Panel members questioned if some patients who should not take Mevacor would.  Dr. William Shrank, a panel member and internal medicine expert at Harvard Medical School, argued that of the patients who chose the drug, it was frequently not the correct choice for them.  Consumers may misdiagnose themselves and be on inadequate therapy, said Arthur Levin, director of the Center for Medical Consumers and another panel member.  Or they might misdiagnose themselves and be on lifetime therapy when there's no need for that therapy, Levin added.  Unnecessary treatment could expose people to risks such as muscle weakness, panelists said.

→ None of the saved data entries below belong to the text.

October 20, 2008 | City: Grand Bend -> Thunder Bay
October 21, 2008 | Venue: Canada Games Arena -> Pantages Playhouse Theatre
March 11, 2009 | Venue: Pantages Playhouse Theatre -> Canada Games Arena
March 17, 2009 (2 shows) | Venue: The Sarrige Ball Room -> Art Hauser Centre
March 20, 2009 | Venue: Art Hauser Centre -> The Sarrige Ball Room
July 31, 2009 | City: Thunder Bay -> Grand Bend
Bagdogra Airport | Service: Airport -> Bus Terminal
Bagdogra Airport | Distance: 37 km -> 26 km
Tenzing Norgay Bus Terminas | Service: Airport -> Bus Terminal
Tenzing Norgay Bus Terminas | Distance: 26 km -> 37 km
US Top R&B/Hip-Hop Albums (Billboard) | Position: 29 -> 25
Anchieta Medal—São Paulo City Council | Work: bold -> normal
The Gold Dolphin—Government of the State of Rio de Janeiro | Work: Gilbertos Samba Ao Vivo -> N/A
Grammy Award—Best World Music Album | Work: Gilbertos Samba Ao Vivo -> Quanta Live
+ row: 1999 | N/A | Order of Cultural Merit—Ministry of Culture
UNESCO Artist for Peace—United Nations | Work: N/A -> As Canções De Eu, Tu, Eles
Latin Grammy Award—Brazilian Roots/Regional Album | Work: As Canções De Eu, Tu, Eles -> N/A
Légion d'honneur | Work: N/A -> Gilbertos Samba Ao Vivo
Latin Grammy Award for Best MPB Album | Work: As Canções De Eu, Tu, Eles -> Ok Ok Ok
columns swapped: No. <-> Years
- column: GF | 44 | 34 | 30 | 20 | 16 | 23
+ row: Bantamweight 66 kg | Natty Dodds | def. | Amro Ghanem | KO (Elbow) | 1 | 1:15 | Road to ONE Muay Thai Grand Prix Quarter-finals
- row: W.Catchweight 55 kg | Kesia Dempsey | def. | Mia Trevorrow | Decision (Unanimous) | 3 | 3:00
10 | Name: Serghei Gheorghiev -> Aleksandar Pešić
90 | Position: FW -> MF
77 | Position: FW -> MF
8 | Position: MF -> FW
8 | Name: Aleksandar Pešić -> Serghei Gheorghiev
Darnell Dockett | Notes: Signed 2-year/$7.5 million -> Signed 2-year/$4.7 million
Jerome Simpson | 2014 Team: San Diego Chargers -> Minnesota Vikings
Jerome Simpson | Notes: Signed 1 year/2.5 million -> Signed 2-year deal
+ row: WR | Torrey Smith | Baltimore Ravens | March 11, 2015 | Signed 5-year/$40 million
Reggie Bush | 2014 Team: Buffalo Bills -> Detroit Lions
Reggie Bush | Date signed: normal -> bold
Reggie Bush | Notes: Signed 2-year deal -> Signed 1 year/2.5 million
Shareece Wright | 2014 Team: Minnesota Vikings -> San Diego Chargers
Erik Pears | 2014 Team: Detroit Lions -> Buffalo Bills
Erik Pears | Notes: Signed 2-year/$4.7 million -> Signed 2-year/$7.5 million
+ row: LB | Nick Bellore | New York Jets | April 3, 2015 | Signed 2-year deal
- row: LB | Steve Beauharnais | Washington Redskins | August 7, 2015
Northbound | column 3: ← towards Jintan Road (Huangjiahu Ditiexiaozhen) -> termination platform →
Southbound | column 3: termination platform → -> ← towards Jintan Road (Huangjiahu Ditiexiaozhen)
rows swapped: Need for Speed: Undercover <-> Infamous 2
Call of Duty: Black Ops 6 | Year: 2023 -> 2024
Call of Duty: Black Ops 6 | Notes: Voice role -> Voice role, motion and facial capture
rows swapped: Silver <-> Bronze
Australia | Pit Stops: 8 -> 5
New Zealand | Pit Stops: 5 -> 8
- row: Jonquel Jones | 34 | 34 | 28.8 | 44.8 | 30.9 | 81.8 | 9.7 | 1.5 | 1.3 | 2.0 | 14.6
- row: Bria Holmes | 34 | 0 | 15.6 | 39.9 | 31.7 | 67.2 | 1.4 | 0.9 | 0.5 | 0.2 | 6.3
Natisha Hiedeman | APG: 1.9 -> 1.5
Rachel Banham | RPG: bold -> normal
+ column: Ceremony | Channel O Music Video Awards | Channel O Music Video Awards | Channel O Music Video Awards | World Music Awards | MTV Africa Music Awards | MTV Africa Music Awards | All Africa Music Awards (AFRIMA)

Merck tested consumers' understanding of packaging instructions meant to help people decide if they should take Mevacor.  In one study, about 30 percent of people with diabetes or a history of heart disease or a stroke wanted to buy Mevacor, FDA reviewers said.  The label advised such patients to consult a doctor before use.  Panel members worried that such higher-risk patients might take over-the-counter Mevacor rather than a more-potent prescription statin.

Mevacor, known generically as lovastatin, lost patent protection in 2001. An over-the-counter version would receive three years of exclusive marketing time if approved.  If the bid is rejected, the FDA would consider future attempts to move Mevacor over the counter, said Andrea Leonard-Segal, director of the FDA's nonprescription drugs office.